The improvement of user experience was immediate and profound! Of course there are all the benefits that people typically talk about with an AJAX interface: no page flicker, immediate response, desktop application-like interaction. But for Lottery Post, ASP.NET AJAX provided a vast improvement in user experience beyond the ordinary interface improvements.

The underlying factor propelling the impact of ASP.NET AJAX on Lottery Post members' experience is that a high percentage of the membership is utterly non-technical. This observation is not a criticism of the users, but rather an important recognition that all Web site owners should consider when building their sites. Many lottery players feel more at home with a paper and pencil than they would with a powerful spreadsheet, and I don't fight that. My job is to deliver information and functionality to my members in a way that is so comfortable and intuitive that they cross over the technical barrier to use it.

What ASP.NET AJAX features did you take advantage of?

I use just about every aspect of ASP.NET AJAX, including UpdatePanels, AjaxControlTookit controls, direct use of the client library (types, methods, type extensions, DOM extensions, and event extensions), custom script and extender server controls, PageMethods and ScriptMethods called from the client, as well as low-level access to server resources via the WebRequest model. I’m really excited about some of things I see in the Futures pack, such as client-side data binding, and I intend to put those things to good use as well.

As I see it, the entirety of ASP.NET AJAX has so much more than many people realize, and when books such as ASP.NET AJAX Programmer's Reference (Dr. S. Khosravi) and ASP.NET AJAX in Action (A.Gallo, D. Barkol, R. Vavilala) educate more and more people about the depth of the offering, the need for external libraries will be more targeted and rare. To illustrate the point, the only other client-side library used by Lottery Post is the TinyMCE rich text editor (a fabulous client-side editor, by the way).

What was the ASP.NET AJAX development experience like?
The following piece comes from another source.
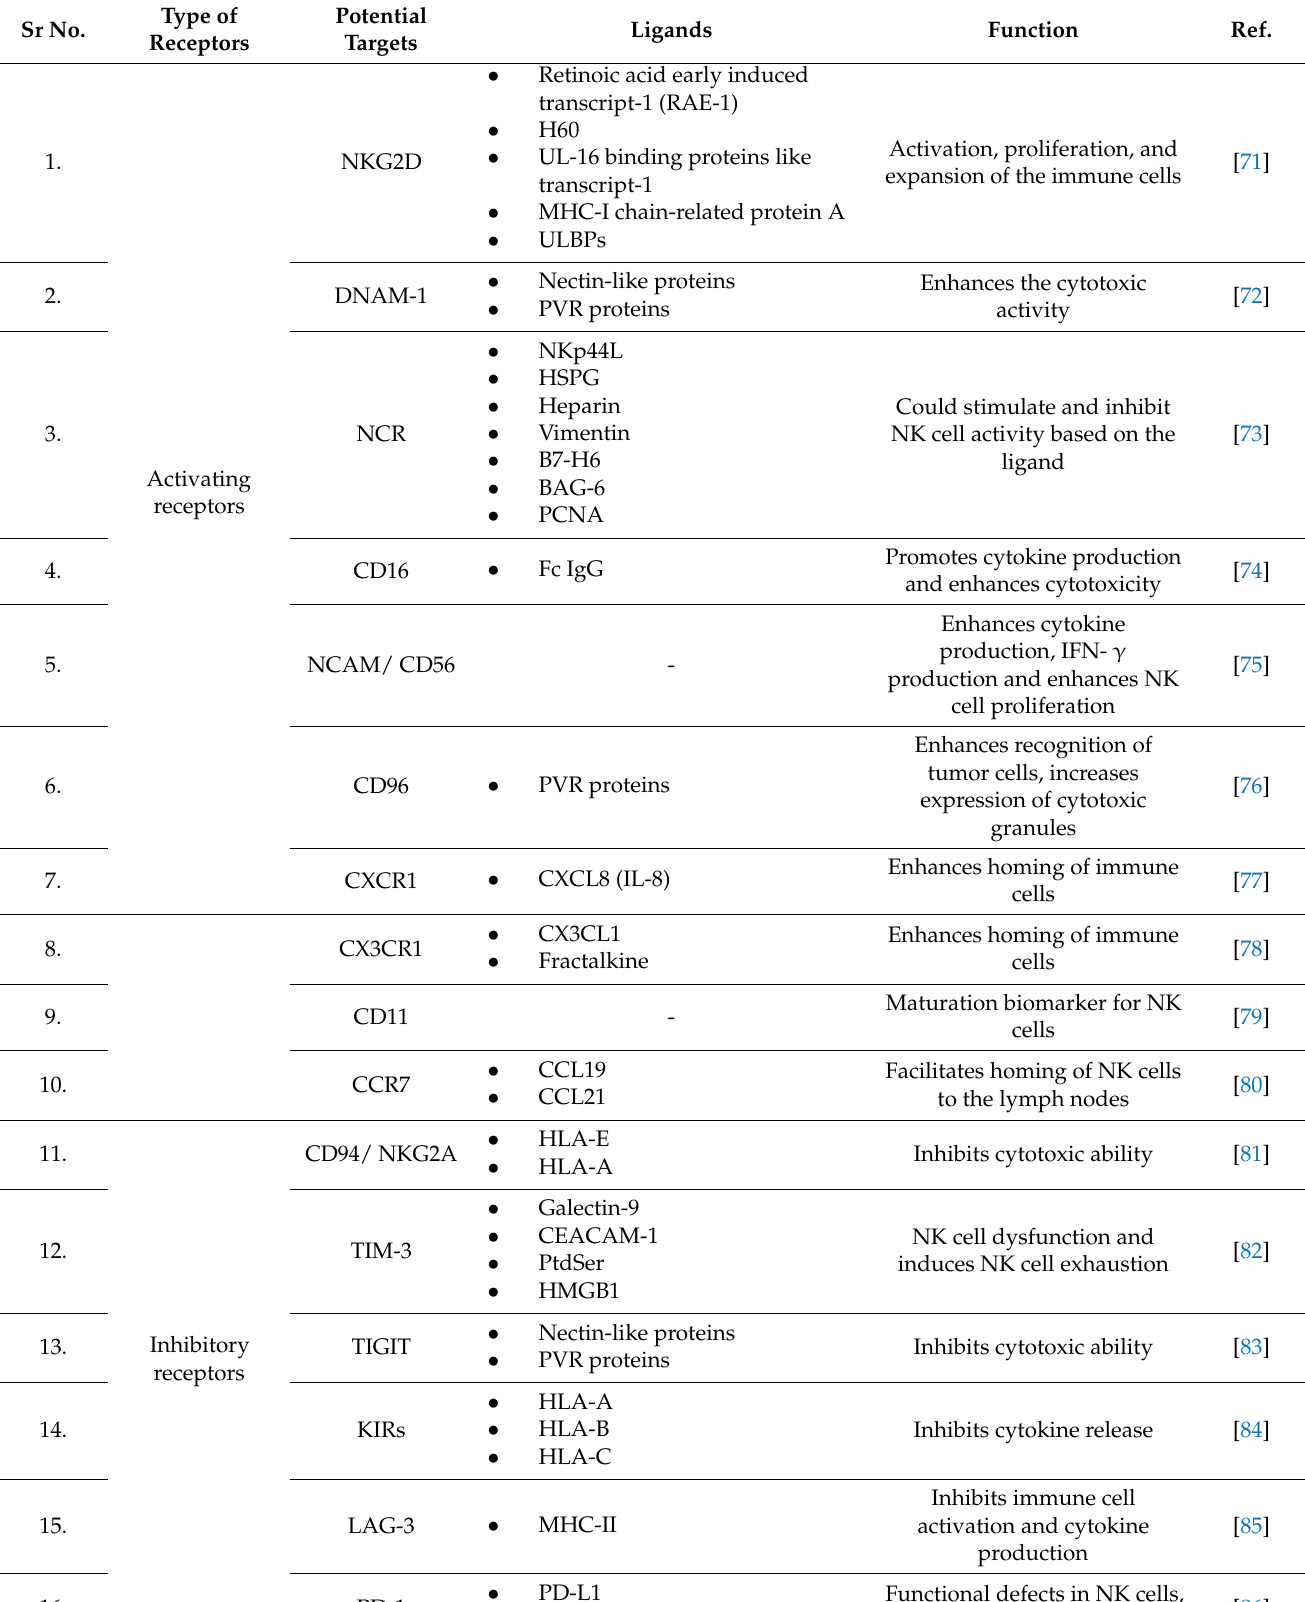
Table 1. Comprehensive information on potential NK cell receptors for targeting NK cell-based immunotherapy. Ligands Function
I started experimenting with ASP.NET AJAX when the first "Atlas" beta was released. Like many who used it, I was immediately hooked once I saw how easy it was to "AJAXify" a page by wrapping a few controls with an UpdatePanel. I’d go so far as to say that Microsoft has the most compelling first-use experience of any AJAX development product on the market.

Of course, everything is not as easy to use as the UpdatePanel, and with so many ways to program any given AJAX scenario, it is incumbent upon the developer to understand and choose from each of the possible methods. Some of the ability to choose the right method comes from reading blogs and books like those mentioned above, and some comes from experience.

The best part about developing with ASP.NET AJAX has been that no matter which approach I decided to take for various scenarios, the product had more than enough power and flexibility to do it. In fact, I often felt that I was just scratching the surface.

What other Microsoft technologies does your site use?

The Lottery Post Web site is hosted on a dedicated server running Windows 2003 Server with IIS 6. The Web server participates in a private network of dedicated servers, all running Windows 2003 Server, including a domain controller, a database server, and a mail server. The database server uses Microsoft SQL Server 2005.

Lottery Post was developed using Visual Studio 2005 Professional on Windows Vista 64-bit Ultimate Edition.

Anything else you want to add?

Lottery Post currently receives more web traffic than 84% of the official government lottery web sites in the USA, Canada, and UK, and more traffic than any other independent lottery web site. I give Microsoft ASP.NET and related technologies a lot of credit for helping to keep everything running smoothly, given the huge traffic spikes that can occur, as well as the high level of constant activity inherent with any popular community site.